Limitations & Future Work

  • Scaling Relies on Argumentation rather than Measurement: All experiments were conducted at the 470M scale. The claim that the conclusion holds for larger models is an indirect inference based on scaling laws of overfitting, lacking direct verification due to the cost of large-scale experiments.
  • Narrow Optimal \(\alpha\) Window in Data-constrained Zones: While Remark 2 provides an empirical heuristic, the paper notes this interval is narrow and sensitive to configurations, requiring careful tuning in practice.
  • Limited Scope of Tasks and Corpora: Evaluation was limited to 9 zero-shot English tasks and the HPLT corpus; performance on multilingual, code, or larger downstream tasks remains unknown.
  • Future Directions: Exploring dynamic scheduling of \(\alpha\) during training (rather than fixed) or extending the MNTP framework to more objectives (e.g., prefix, UL2-style denoising).
  • vs.
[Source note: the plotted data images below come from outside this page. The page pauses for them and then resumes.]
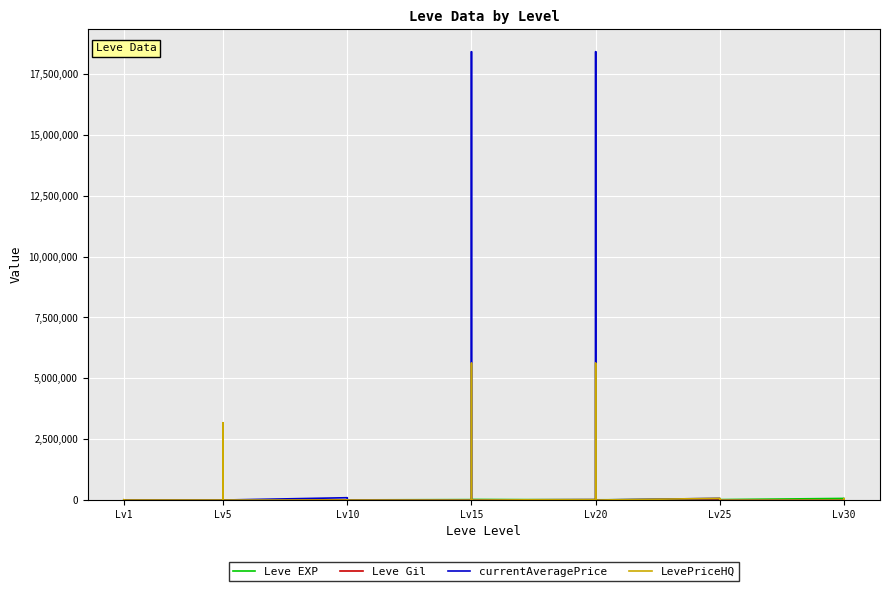

Where do LevePriceHQ and Leve Gil first cross each other?

Lv1 and Lv1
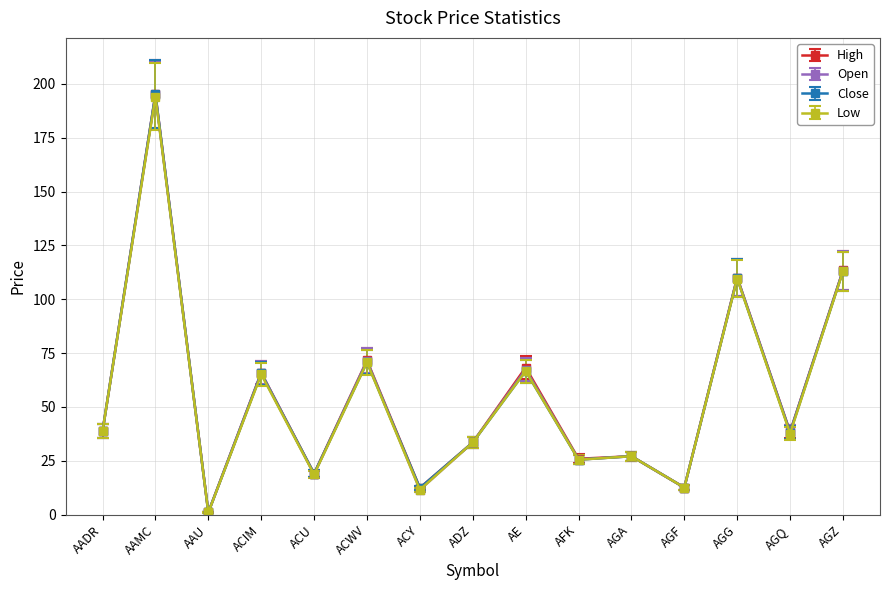

What is the total value across all series at ACY?

47.8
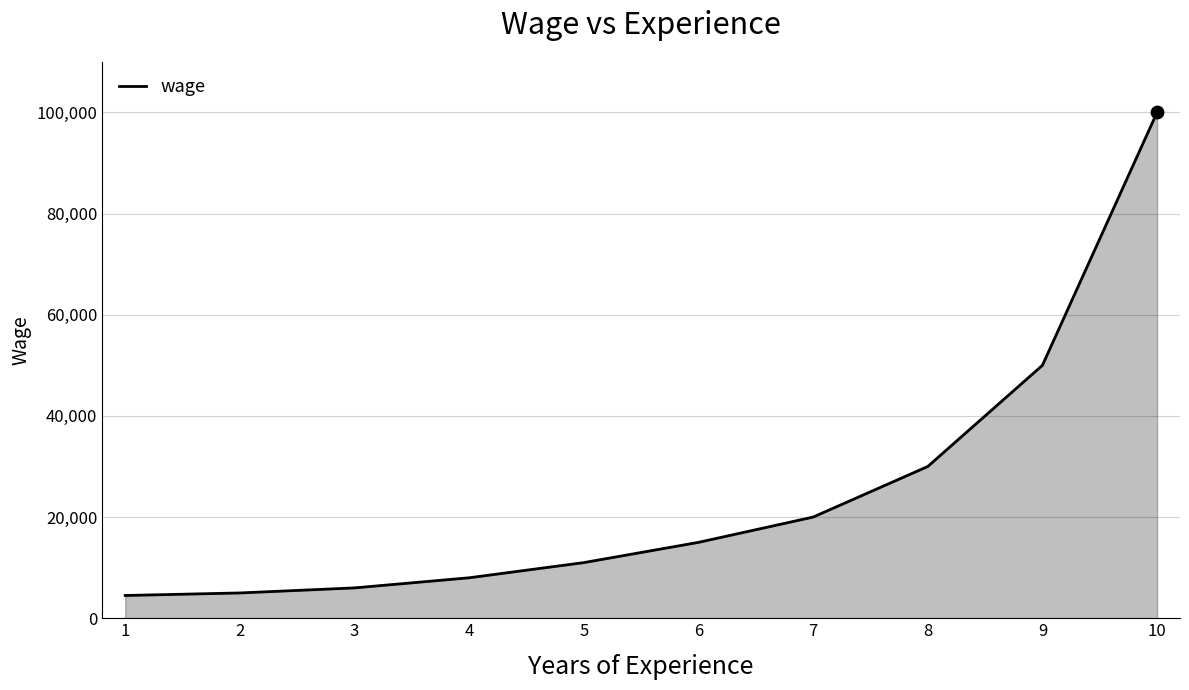

What is the change in value from 4 to 6?

+7000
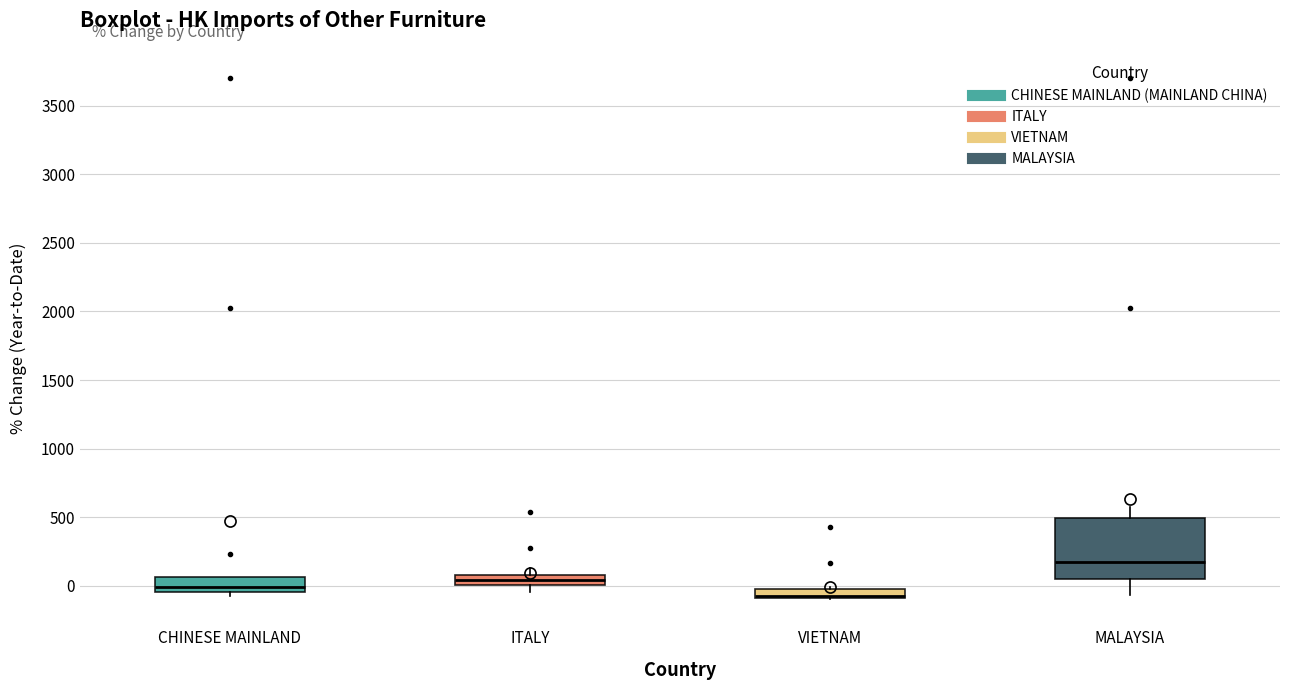

Which box's median line is the highest?

MALAYSIA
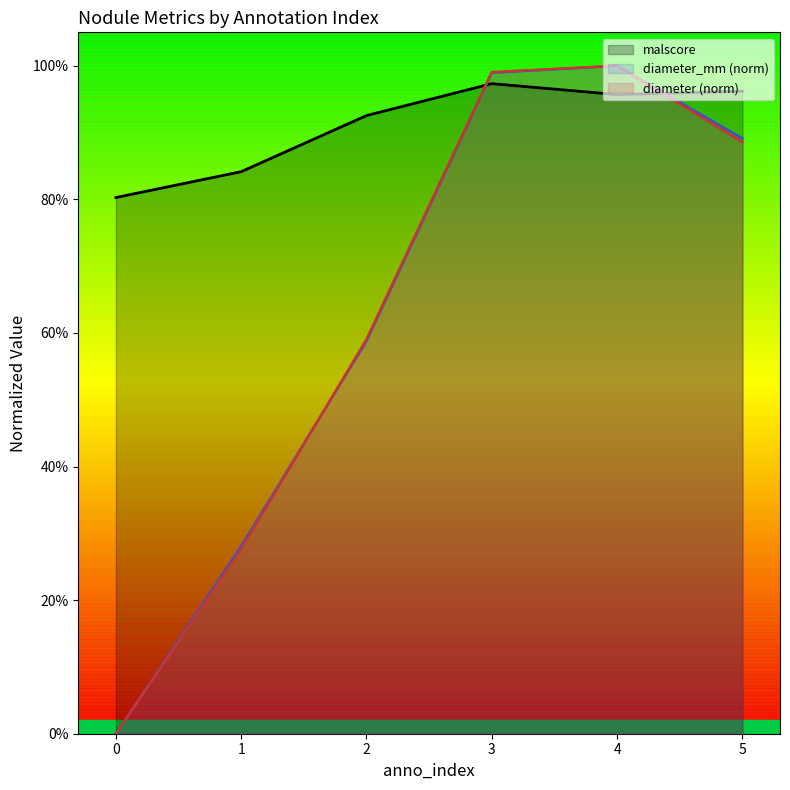

At 1, list the series in order from largest to smallest.

malscore, diameter_mm, diameter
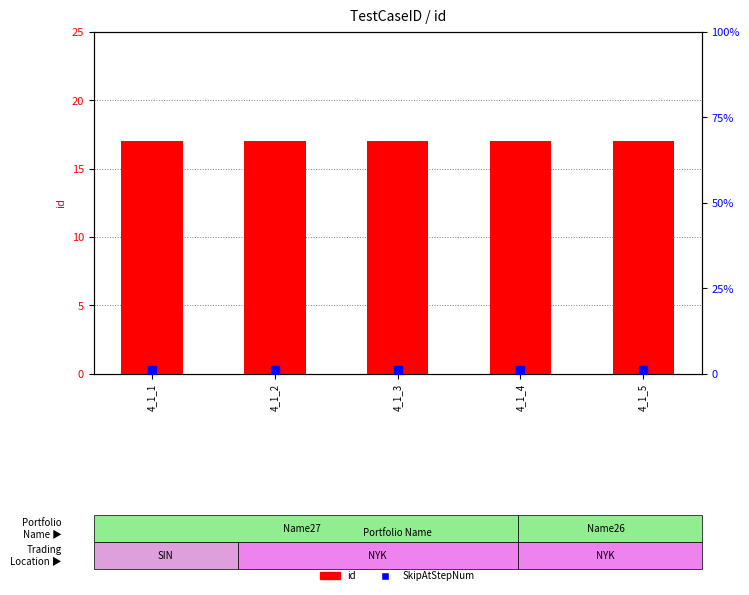

Which series reaches the maximum Y coordinate?

id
GPT-BERT (Charpentier & Samuel, 2024): This work builds directly on GPT-BERT's mixture but scales it from the tiny BabyLM models to masked-diffusion objectives and significantly larger compute scales, validating its practicality.
  • vs. CM3 / GLM / T5 / BART: Earlier works also mix bidirectional and AR objectives, but most rely on encoder-decoder structures or non-standard position encodings. This work requires no architectural changes, provides fine-grained \(\alpha\) ratios, and generalizes to masked diffusion.
  • vs. AntLM (Yu et al., 2024): AntLM uses a curriculum (AR → MLM → AR), but switching causes forgetting. This work continually learns both objectives simultaneously, avoiding forgetting issues.
  • vs. Pure Diffusion Scaling Laws (Prabhudesai et al., 2025; Ni et al., 2025): They proved MD beats AR under data constraints; this work proves no single objective is optimal—a mixture is always better, not just when data is constrained.

Rating

  • Novelty: ⭐⭐⭐⭐ Not a brand-new mechanism, but the combination of "zero-cost unification + systematic α sweep + data wall perspective" is highly valuable.
  • Experimental Thoroughness: ⭐⭐⭐⭐ 50 models + GPR fitting is solid, though limited to a single scale/corpus and lacking direct large-scale validation.
  • Writing Quality: ⭐⭐⭐⭐⭐ Clear motivation, highly persuasive visualizations (especially Figure 1/4), and actionable Remarks.
  • Value: ⭐⭐⭐⭐⭐ An operational guide for the "data wall" era; zero inference overhead makes it directly applicable to future LLM pre-training.